Entraves regulatórios e a informalidade compulsória na meliponicultura brasileira
DOI:
https://doi.org/10.18378/rbdgp.v14i2.12213Resumo
A meliponicultura destaca-se no Brasil como um pilar promissor da bioeconomia e da conservação ambiental. Contudo, seu avanço enfrenta severos entraves decorrentes de um complexo e fragmentado arcabouço jurídico e sanitário. O objetivo deste estudo foi mapear e analisar criticamente as barreiras regulatórias que comprometem o desenvolvimento da atividade nas esferas rural e urbana no cenário nacional. Metodologicamente, realizou-se uma revisão sistemática de literatura baseada nas diretrizes do protocolo PRISMA. Foram consultadas as bases Scopus, Web of Science, SciELO e o Banco de Teses da CAPES, resultando na seleção de 14 estudos publicados entre 2011 e 2026, cujos dados foram triados via ferramentas EndNote e Rayyan e analisados de forma categorial.
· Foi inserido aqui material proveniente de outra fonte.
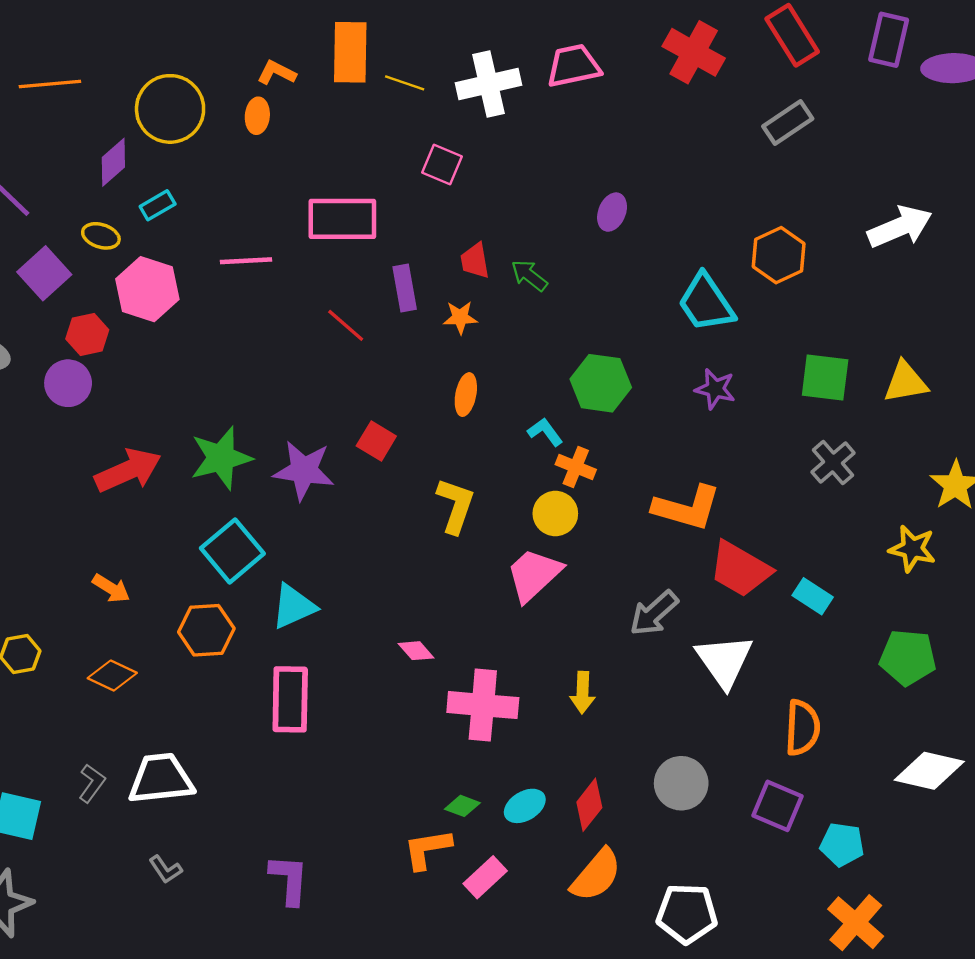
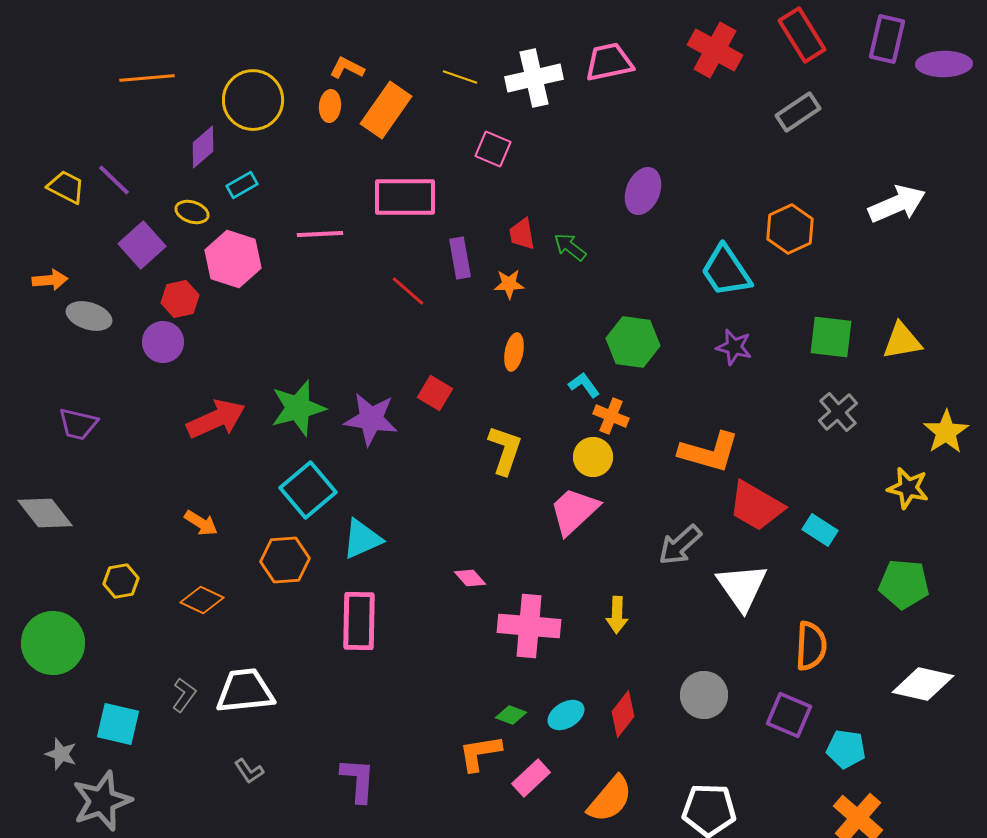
orange rectangle: (350, 52) -> (386, 110), moved, turned 34
purple ellipse: (612, 212) -> (643, 191), size x1.4
orange semicircle: (596, 875) -> (610, 799), moved

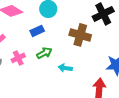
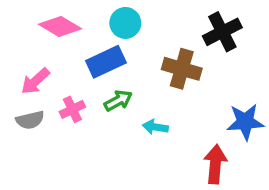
blue rectangle: (37, 31) -> (106, 62), size x1.5

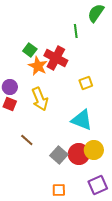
Os resultados evidenciaram três eixos críticos de estrangulamento: 1) o impacto da descentralização da fauna pós-Lei Complementar nº 140/2011 e Resolução CONAMA nº 496/2020, que gerou um mosaico normativo estadual heterogêneo e impeditivos ao trânsito de matrizes; 2) as barreiras higienossanitárias do RIISPOA e do MAPA, cujas exigências ignoram a biologia e a fermentação natural do mel de abelhas nativas; e 3) o vácuo legislativo e os entraves de zoneamento nos Planos Diretores municipais, que tratam a meliponicultura urbana sob a ótica da pecuária industrial ou do controle de zoonoses, impondo uma informalidade compulsória aos criadores citadinos. Conclui-se que a consolidação da atividade depende da transição de uma lógica punitiva de comando e controle para uma governança integrada e indutora, mediante a unificação de sistemas ambientais, a adequação de padrões de identidade agropecuários e a modernização das leis urbanísticas.